We also had loads of traditional Burmese snacks. Everything is fried and delicious from samosa salads to Lann-ta-ye-mont which is similar to an Indian dosa. For a sweeter snack, try a red mote-pyit-sa-let which is made of rice flour and locally produced palm sugar.
4. Drinking tea
You can find many tea shops in Yangon and I really loved these local shops for with tiny chairs for drinking our cup of tea. Sweets go well with a cup of tea and they make a perfect snack for your breaks in waling around Yangon.
5. Have an impactful meal at Linkage
Dine at the Linkage training restaurant and enjoy a tasty meal that gives back. Your dinner will have a positive social impact as the cafe provides vocational training for at-risk children. The menu offers a variety of traditional Burmese food at reasonable prices. Local disadvantaged youth receive service and hospitality training as well as assistance with job placement.

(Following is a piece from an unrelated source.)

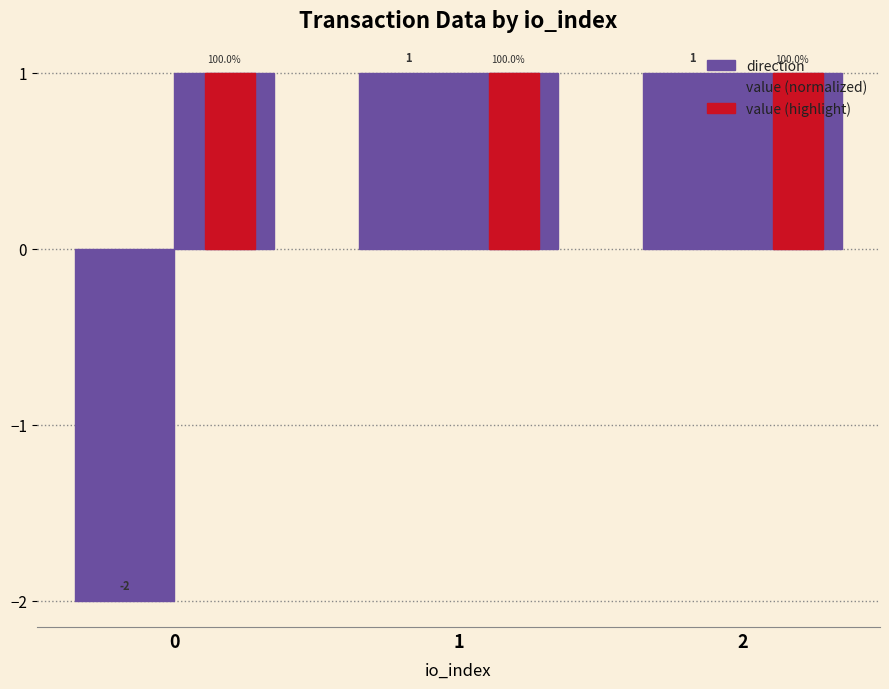

At which category is the sum across all series the highest?

1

6. Grab cheap eats in Chinatown
There are bustling street food markets down several streets in Chinatown where you can get dinner for less than US$1 each and every night. Most street food is made to order and you can simply point to what veggies you’d like in your dish. This is bespoke cuisine at it’s very best! If you’re in the mood for beer head to the local watering holes on 19th Street.
7. Shop at the traditional Bogyoke Market
Burmese crafts are spectacular and the best place to source them from local vendors is the largest market in Myanmar, Bogyoke Aung San Market. The market is housed in a colonial building and was founded in 1926 and features stalls selling all sorts of goods from straw handbags, woodwork statues, vintage paintings, intricate longyis, puppets, lacquerware, and fine costume jewelry. Many artisans are working on their creations in their shops and love to chat about their crafts.
8. Local markets
If you want to buy souvenirs for your family and friends or just for yourself, there are many local shops selling nice t-shirts. The national flag of Myanmar is the most popular design for these souvenir shirts.

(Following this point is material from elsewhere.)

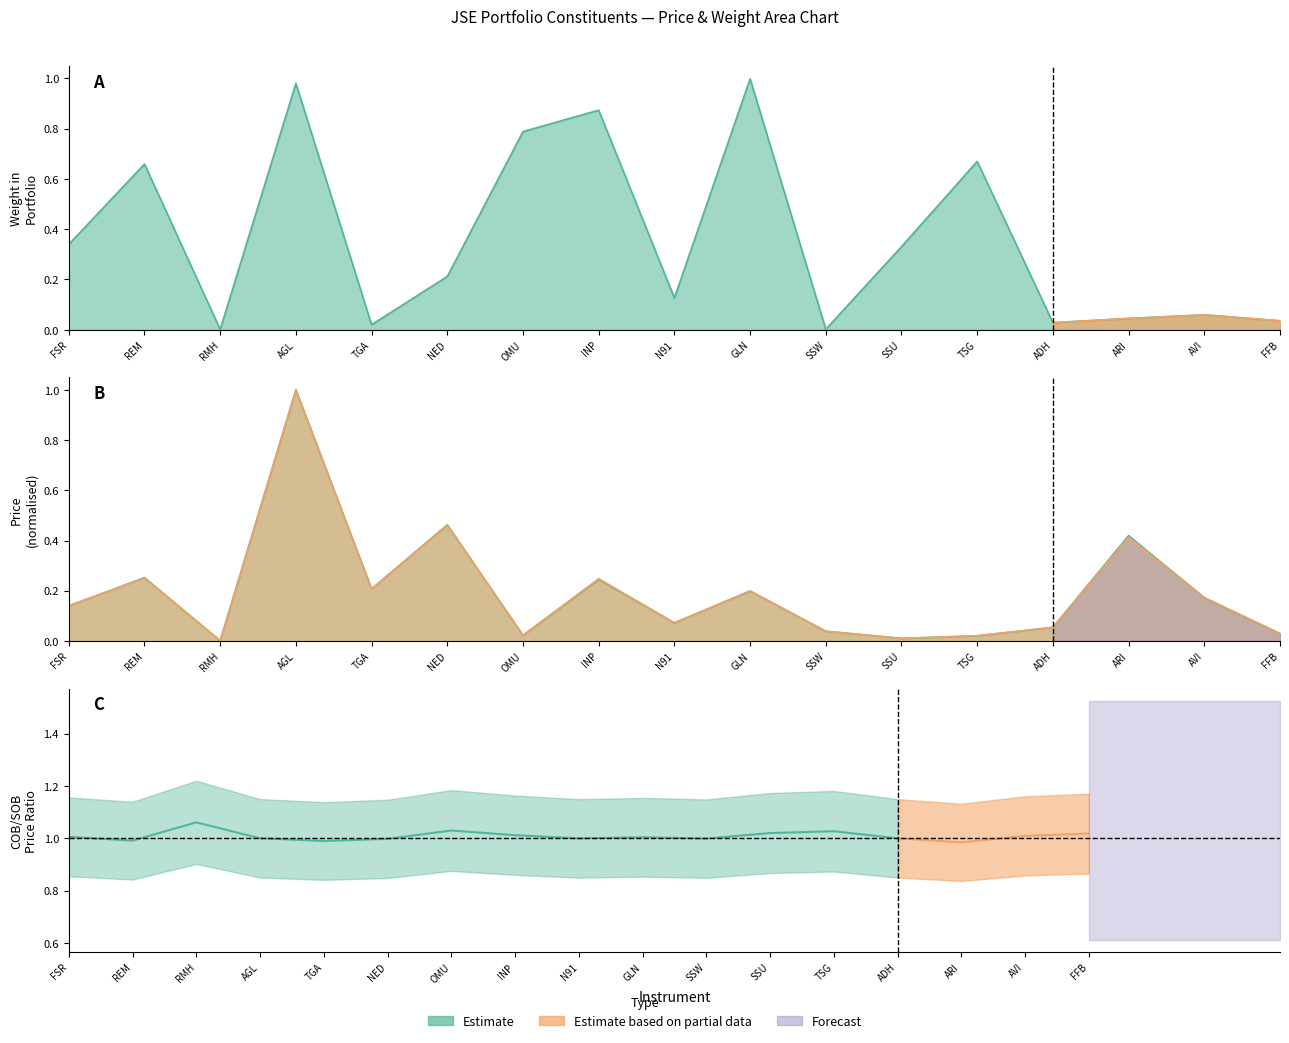

What is the label of the 1st point from the left?

FSR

9. Ride the Yangon circle train
Get to know Yangon off-the-beaten-path by taking the Yangon circle train which cuts through remote rural areas on the outskirts of the city. This is a must experience in my opinion, especially for those who’ve never been to Southeast Asia before and haven’t seen the local way of life in this part of the world.
10. Day trip to Bago
Bago is about two hours away from Yangon. It’s a perfect place for a day trip and getting along with local people. In Bago, you can rent a bicycle and visit their pagodas. Seeing the Shwethalyaung Buddha or Reclining Buddha is also a must for tourists because it is one of the biggest Buddha statues in Southeast Asia.
Before you go to Yangon
Be sure to apply for the tourist visa approval letter online before you arrive in Myanmar. Many nationalities can visit Myanmar for 28 days. The easiest way to head to your accommodation from the Yangon airport is to take a Grab. There’s Wi-Fi at the airport so download the app in advance so you can swiftly grab a ride for a fair price and pay with your credit card.